Duchenne's Muscular Dystrophy affects children from birth and approximately 100 children every year are born with this condition in the UK. It is progressive in nature, meaning that its effects tend to worsen as children age. Symptoms usually become evident after the age of 3 years and it tends to affect the lower limbs first by causing a progressive loss of strength and reduction in mobility. Braces and crutches to aid walking will be common in children under 10 years and at some point (usually by age 12-13) it is likely that a child with Duchenne's Muscular Dystrophy will require a wheel chair. Initially symptoms may be slight and may only include a higher likelihood of falling, poor balance and becoming fatigued more quickly than their peers. As the condition progresses they may start to toe walk (due to increased calf muscle tone and as a compensation for problems at the knees). The upper limbs are affected later on in the condition but often respiratory and cardiac weakness will develop. Physiotherapy is extremely important for any child affected with Muscular Dystrophy and aims to maintain muscle length, prevent contractures, prevent respiratory complications, improve strength and maintain function.

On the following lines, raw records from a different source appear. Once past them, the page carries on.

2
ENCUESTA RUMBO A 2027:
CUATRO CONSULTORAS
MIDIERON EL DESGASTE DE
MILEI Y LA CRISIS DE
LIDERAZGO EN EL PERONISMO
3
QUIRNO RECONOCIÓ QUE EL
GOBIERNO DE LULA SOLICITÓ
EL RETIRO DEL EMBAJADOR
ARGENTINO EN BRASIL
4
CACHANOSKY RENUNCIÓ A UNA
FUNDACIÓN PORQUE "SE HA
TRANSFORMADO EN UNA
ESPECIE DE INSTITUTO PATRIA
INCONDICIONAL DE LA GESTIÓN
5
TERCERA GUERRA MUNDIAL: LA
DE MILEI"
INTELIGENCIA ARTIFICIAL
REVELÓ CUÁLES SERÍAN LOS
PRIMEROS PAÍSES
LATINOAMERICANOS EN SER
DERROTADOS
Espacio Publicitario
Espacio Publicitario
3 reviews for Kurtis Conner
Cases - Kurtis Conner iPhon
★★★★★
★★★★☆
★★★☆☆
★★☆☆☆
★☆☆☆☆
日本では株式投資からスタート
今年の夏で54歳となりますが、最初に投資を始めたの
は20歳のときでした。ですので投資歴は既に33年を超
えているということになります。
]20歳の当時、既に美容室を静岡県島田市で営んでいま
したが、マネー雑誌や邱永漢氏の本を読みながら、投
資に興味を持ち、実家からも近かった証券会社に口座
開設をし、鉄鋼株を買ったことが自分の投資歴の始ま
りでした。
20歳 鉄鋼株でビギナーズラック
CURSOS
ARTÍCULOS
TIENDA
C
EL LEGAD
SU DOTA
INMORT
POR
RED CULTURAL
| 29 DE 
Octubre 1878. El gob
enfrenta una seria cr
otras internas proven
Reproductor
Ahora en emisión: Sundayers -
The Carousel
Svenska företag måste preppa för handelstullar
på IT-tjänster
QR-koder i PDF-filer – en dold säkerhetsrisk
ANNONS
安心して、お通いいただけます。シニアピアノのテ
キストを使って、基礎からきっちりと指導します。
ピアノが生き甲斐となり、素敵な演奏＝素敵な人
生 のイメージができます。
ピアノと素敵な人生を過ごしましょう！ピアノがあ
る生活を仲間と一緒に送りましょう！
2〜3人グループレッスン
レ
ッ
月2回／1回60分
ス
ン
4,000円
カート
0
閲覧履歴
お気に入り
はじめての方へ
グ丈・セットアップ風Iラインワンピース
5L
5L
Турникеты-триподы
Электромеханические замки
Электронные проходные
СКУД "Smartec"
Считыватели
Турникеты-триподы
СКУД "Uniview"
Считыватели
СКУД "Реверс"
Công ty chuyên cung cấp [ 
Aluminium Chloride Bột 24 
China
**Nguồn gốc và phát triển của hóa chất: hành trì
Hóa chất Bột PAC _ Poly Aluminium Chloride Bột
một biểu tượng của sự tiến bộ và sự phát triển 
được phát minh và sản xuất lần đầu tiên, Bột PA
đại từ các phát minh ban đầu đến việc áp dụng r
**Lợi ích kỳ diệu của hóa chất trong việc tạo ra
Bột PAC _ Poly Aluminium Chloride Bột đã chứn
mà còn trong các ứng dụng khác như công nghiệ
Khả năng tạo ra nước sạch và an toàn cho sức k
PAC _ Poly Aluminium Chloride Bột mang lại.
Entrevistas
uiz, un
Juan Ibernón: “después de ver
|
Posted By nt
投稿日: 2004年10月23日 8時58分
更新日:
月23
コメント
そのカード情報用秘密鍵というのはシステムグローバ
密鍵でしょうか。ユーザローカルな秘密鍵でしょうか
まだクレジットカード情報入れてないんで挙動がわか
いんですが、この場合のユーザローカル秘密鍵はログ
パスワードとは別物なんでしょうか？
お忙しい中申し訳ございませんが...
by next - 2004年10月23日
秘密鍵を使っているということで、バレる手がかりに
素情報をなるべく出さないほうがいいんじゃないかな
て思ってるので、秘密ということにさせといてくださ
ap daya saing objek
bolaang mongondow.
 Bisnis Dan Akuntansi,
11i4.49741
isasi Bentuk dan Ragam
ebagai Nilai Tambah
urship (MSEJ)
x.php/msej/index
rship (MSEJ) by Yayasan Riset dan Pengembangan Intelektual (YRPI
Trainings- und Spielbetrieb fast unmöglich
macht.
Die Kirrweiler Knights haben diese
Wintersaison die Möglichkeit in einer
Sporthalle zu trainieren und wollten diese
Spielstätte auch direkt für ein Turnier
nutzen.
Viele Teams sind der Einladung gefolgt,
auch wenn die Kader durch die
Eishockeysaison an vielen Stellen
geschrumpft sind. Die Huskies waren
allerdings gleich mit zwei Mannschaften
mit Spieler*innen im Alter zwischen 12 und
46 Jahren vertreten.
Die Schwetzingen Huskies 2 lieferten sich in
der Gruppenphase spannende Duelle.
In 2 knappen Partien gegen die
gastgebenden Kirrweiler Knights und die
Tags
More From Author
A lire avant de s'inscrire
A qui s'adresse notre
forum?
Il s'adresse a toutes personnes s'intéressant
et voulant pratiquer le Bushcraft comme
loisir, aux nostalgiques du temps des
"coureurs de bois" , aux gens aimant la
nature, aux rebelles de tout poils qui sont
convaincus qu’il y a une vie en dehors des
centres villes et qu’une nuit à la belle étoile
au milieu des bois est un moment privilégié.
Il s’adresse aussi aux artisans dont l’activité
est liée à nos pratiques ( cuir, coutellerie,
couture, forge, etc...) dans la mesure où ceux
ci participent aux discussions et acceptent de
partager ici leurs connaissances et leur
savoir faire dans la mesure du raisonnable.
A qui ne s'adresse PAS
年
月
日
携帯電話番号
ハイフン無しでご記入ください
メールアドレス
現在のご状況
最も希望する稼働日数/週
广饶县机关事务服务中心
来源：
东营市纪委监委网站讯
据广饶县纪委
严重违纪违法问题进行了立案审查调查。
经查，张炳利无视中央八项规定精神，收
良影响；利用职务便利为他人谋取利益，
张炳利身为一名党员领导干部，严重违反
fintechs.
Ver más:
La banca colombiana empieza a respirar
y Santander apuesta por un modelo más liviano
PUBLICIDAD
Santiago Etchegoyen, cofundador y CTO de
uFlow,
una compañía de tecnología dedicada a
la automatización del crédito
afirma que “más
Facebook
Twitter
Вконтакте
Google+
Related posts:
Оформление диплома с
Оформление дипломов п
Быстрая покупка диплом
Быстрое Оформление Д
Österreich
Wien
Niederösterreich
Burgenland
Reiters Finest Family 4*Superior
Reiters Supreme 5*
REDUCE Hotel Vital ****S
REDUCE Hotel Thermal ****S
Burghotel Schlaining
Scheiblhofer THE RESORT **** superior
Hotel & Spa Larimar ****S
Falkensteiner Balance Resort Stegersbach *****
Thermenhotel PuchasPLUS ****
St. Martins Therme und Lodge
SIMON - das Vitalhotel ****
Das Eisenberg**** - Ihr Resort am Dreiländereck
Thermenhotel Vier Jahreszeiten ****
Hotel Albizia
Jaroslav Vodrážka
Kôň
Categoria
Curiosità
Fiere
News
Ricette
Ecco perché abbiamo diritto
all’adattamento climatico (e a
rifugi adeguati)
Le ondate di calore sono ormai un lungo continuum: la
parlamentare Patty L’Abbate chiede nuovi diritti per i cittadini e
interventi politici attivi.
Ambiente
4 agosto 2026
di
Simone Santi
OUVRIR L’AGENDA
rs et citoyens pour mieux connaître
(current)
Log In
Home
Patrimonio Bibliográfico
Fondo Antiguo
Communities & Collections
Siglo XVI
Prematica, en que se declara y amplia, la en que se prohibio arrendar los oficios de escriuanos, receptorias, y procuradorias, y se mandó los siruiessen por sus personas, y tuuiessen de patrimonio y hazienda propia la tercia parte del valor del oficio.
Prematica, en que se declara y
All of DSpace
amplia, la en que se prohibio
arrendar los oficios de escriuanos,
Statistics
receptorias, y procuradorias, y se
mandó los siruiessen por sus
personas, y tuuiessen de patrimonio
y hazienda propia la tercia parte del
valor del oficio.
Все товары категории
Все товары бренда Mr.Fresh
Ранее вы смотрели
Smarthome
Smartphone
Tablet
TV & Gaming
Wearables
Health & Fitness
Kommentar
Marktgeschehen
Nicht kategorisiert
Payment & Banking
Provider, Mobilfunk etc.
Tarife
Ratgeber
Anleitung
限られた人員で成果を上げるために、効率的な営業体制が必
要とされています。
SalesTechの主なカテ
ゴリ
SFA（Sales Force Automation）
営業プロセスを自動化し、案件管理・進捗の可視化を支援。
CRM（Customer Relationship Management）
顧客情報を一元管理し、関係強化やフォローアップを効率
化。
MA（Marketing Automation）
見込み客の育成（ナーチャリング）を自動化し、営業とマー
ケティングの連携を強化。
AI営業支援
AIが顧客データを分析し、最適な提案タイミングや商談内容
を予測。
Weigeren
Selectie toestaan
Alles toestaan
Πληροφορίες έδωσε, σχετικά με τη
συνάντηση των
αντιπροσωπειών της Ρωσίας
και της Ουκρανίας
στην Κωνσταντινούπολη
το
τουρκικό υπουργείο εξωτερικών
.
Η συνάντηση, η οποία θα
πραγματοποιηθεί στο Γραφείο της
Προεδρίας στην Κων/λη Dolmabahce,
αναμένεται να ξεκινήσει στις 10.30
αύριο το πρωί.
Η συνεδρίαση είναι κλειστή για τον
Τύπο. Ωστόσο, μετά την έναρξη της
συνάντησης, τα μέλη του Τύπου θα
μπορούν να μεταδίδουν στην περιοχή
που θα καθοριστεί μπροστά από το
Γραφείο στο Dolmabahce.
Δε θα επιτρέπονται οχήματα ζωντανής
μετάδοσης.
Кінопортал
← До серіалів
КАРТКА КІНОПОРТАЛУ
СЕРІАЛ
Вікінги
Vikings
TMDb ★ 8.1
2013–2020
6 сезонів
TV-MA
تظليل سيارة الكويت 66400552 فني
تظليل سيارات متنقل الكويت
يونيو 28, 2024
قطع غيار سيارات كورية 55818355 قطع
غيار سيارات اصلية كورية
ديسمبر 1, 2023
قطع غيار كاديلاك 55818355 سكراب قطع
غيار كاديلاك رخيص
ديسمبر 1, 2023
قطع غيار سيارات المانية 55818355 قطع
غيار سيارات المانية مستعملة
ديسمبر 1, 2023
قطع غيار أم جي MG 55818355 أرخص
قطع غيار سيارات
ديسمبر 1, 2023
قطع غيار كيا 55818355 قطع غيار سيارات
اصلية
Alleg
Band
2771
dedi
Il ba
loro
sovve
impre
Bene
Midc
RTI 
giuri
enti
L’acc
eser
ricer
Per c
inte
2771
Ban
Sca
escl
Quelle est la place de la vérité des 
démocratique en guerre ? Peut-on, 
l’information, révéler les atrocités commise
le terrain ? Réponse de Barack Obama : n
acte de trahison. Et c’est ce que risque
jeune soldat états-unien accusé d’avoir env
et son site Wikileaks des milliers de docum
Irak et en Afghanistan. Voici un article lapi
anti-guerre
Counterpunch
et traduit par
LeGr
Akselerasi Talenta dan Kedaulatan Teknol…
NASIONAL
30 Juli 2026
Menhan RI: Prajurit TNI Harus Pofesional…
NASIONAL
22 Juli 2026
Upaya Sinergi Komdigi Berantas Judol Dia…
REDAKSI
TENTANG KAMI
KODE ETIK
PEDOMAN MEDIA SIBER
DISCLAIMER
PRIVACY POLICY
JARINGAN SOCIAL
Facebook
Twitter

How can ThreeSpires Physiotherapy help my child with Muscular Dystrophy?
Our paediatric specialist has significant experience of helping children with all forms of Muscular Dystrophy and of all ages and difficulties. After booking an initial assessment the physiotherapist will visit you and your child at home. In general, we recommend that the first appointment takes place at home to make your child comfortable, facilitate a discussion and also to enable our physiotherapist to assess the methods by which therapy can occur at home. Follow up sessions may be at home, school or nursery as required. Below is a description of a typical initial assessment:
Subjective - initially there is a discussion between yourself, the physiotherapist and (dependant on age) your child. This will cover a wide range of areas including medical history, difficulties, possible goals and anything that may be important to you and your child.
Objective - here the physiotherapist will conduct a through physical assessment and examine how your child is able to move, their balance, strength and overall ability. Our paediatric physiotherapist is able to make this a fun and relaxed process and children will often not be aware that it is an assessment.
Treatment - during the session your child and physiotherapist will practice various movements, work on strengthening, balance and the physio may also stretch some of your child's limbs (such as ankles or knees) to improve or maintain muscle length. This is always conducted in an entertaining and fun manner in order to maximise engagement and benefit of each session. Your physiotherapist will also discuss and demonstrate ways in which you can help with rehabilitation and exercises at home.
At the end of the initial assessment session your physiotherapist will discuss with you how best to proceed and will talk through an overall plan in terms of number of sessions needed, how often sessions should be, what it is important to work on and initial goals for physiotherapy.
They will also discuss where it is best to conduct each session, generally some sessions will be at home and some will be at school. Your physiotherapist (with your permission) will be able to liaise with school, the GP, your surgeon and any other staff involved in the care of your child and can provide a report if required.